The last thing the teacher told me is that she didn't know what else to do to help him. She said she "had given up him." Then came the kicker. "I had to write him up. Even though he's worked really hard the last few weeks, that doesn't make up for the previous months". He didn't deserve to go on this trip, it was for those students who were well behaved."
Say what? My face became red, blood boiling and tears came down my face. This teacher had it out for my son. It made me wonder even more what exactly my child was going through at school. Is this how he was treated this entire time? Was he always acting out because of the way he had been treated?
She stated that she hopes after they came back from break that maybe he'd have a better rest of the year. That the break might do him some good.
What kind of teacher tells a parent they have no idea what to do with their child and that they wrote that child up because she basically didn't want him to go. She gave up on helping my child get a good education? It was that day that I knew it was time to homeschool.

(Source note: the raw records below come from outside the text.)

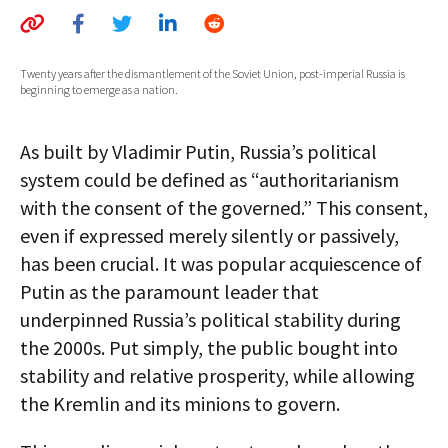
AUTHORS
ABOUT
Twenty years after the dismantlement of the Soviet Union, post-imperial Russia is
beginning to emerge as a nation.
MEDIA
As built by Vladimir Putin, Russia’s political
GLOBAL IDEAS CENTER
system could be defined as “authoritarianism
with the consent of the governed.” This consent,
even if expressed merely silently or passively,
has been crucial. It was popular acquiescence of
Putin as the paramount leader that
underpinned Russia’s political stability during
the 2000s. Put simply, the public bought into
stability and relative prosperity, while allowing
the Kremlin and its minions to govern.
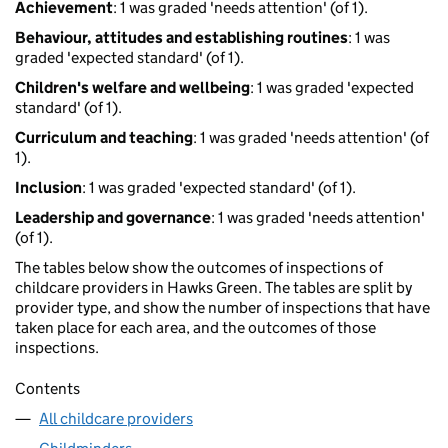
Achievement
: 1 was graded 'needs attention' (of 1).
Behaviour, attitudes and establishing routines
: 1 was
graded 'expected standard' (of 1).
Children's welfare and wellbeing
: 1 was graded 'expected
standard' (of 1).
Curriculum and teaching
: 1 was graded 'needs attention' (of
1).
Inclusion
: 1 was graded 'expected standard' (of 1).
Leadership and governance
: 1 was graded 'needs attention'
(of 1).
The tables below show the outcomes of inspections of
childcare providers in Hawks Green. The tables are split by
provider type, and show the number of inspections that have
taken place for each area, and the outcomes of those
inspections.
Contents
All childcare providers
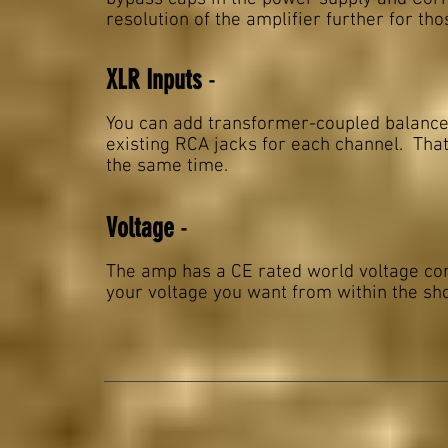
resolution of the amplifier further for th
XLR Inputs
-
You can add transformer-coupled balanced 
existing RCA jacks for each channel. Tha
the same time.
Voltage
-
The amp has a CE rated world voltage com
your voltage you want from within the sho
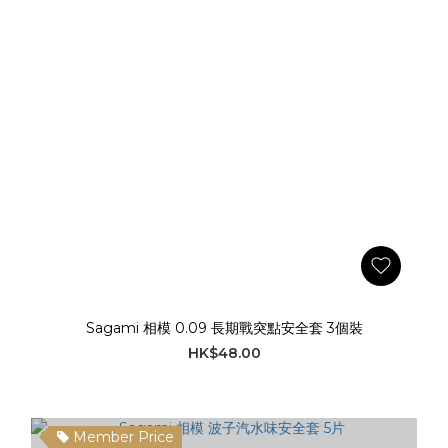
Sagami 相模 0.09 長期戰突點安全套 3個裝
HK$48.00
Member Price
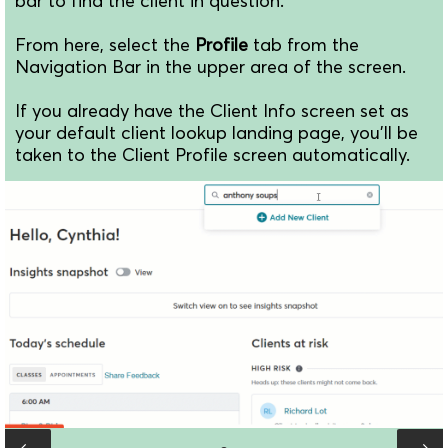
bar to find the client in question.
From here, select the
Profile
tab from the
Navigation Bar in the upper area of the screen.
If you already have the Client Info screen set as
your default client lookup landing page, you'll be
taken to the Client Profile screen automatically.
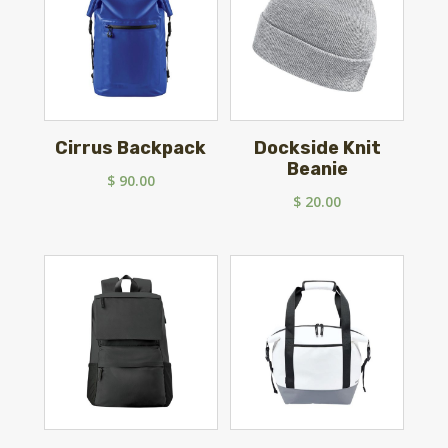
Cirrus Backpack
Dockside Knit
Beanie
$
90.00
$
20.00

Serious about the idea of homeschool
I knew in my heart that homeschool would be the best for him. He obviously wasn't enjoying school. He was being treated very poorly by the teachers. You could see how it was just dragging him down mentally and emotionally. He was being bullied by the other students. The teachers said it themselves that they didn't know what else to do at one point. In public school, he wasn't being taught how he learned best. The teachers wouldn't teach him how he learned best. In math, he was still doing 2nd grade math in 5th grade. Keeping up with Common Core was hard for him. He couldn't learn exactly how Common Core wanted him to. He learned a different way.

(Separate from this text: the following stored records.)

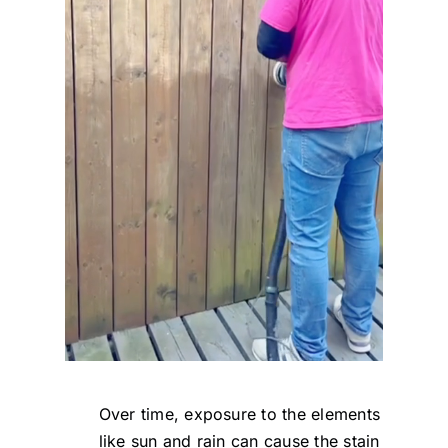
Over time, exposure to the elements
like sun and rain can cause the stain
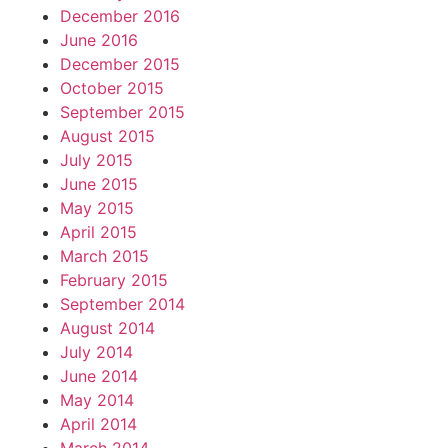
December 2016
June 2016
December 2015
October 2015
September 2015
August 2015
July 2015
June 2015
May 2015
April 2015
March 2015
February 2015
September 2014
August 2014
July 2014
June 2014
May 2014
April 2014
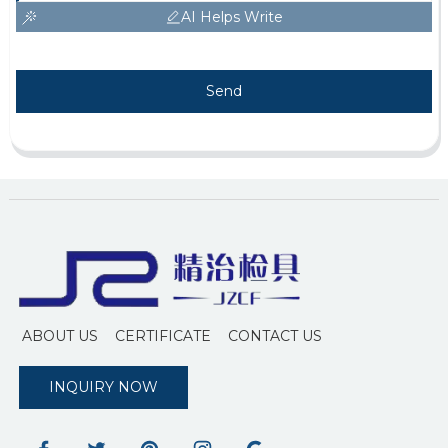
AI Helps Write
Send
ABOUT US
CERTIFICATE
CONTACT US
INQUIRY NOW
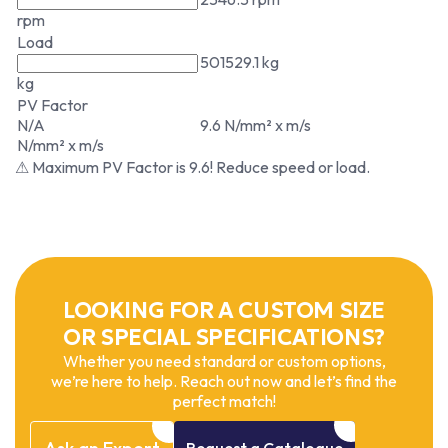
rpm
Load
501529.1 kg
kg
PV Factor
N/A
9.6 N/mm² x m/s
N/mm² x m/s
⚠ Maximum PV Factor is 9.6! Reduce speed or load.
LOOKING FOR A CUSTOM SIZE
OR SPECIAL SPECIFICATIONS?
Whether you need standard or custom options,
we’re here to help. Reach out now and let’s find the
perfect match!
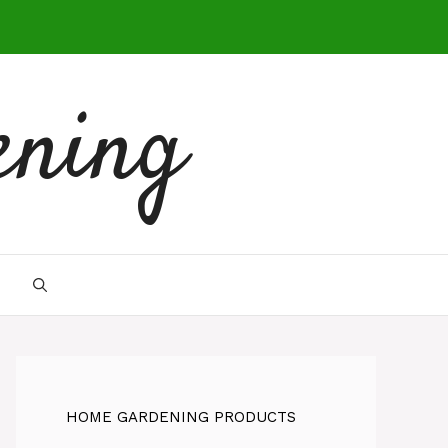
ening
HOME GARDENING PRODUCTS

I pulled him out and we officially started homeschooling in January. Already, you can see a major difference. At home he can learn in whatever way he understands best and not just the Common Core way of doing things.
There are a mix of materials we use, including online classes, and it works great for us. Of course we have days where he doesn't want to do anything, but here at home I reward him for getting his school work done.
Where we are now with homeschool
After just a few months of starting to homeschool, I know that it was the right decision for him and I wish I had started homeschooling sooner.
He's more relaxed. He's in a quiet setting where he can concentrate more and focus on his work. Instead of doing 2nd grade math we are now at 4th grade math, which is a huge improvement. I get to do more hands on things which help him soak in that information even more. The list goes on and on. I'm so thankful I decided to homeschool. It was the right decision for us.
I realize homeschooling may not be right for every child or in every situation. But it was best for us. Pay attention to what your child needs. Get to the bottom of what's really going on with your child. I wish I would have done that sooner. Do what is best for them and don't let anyone stop you.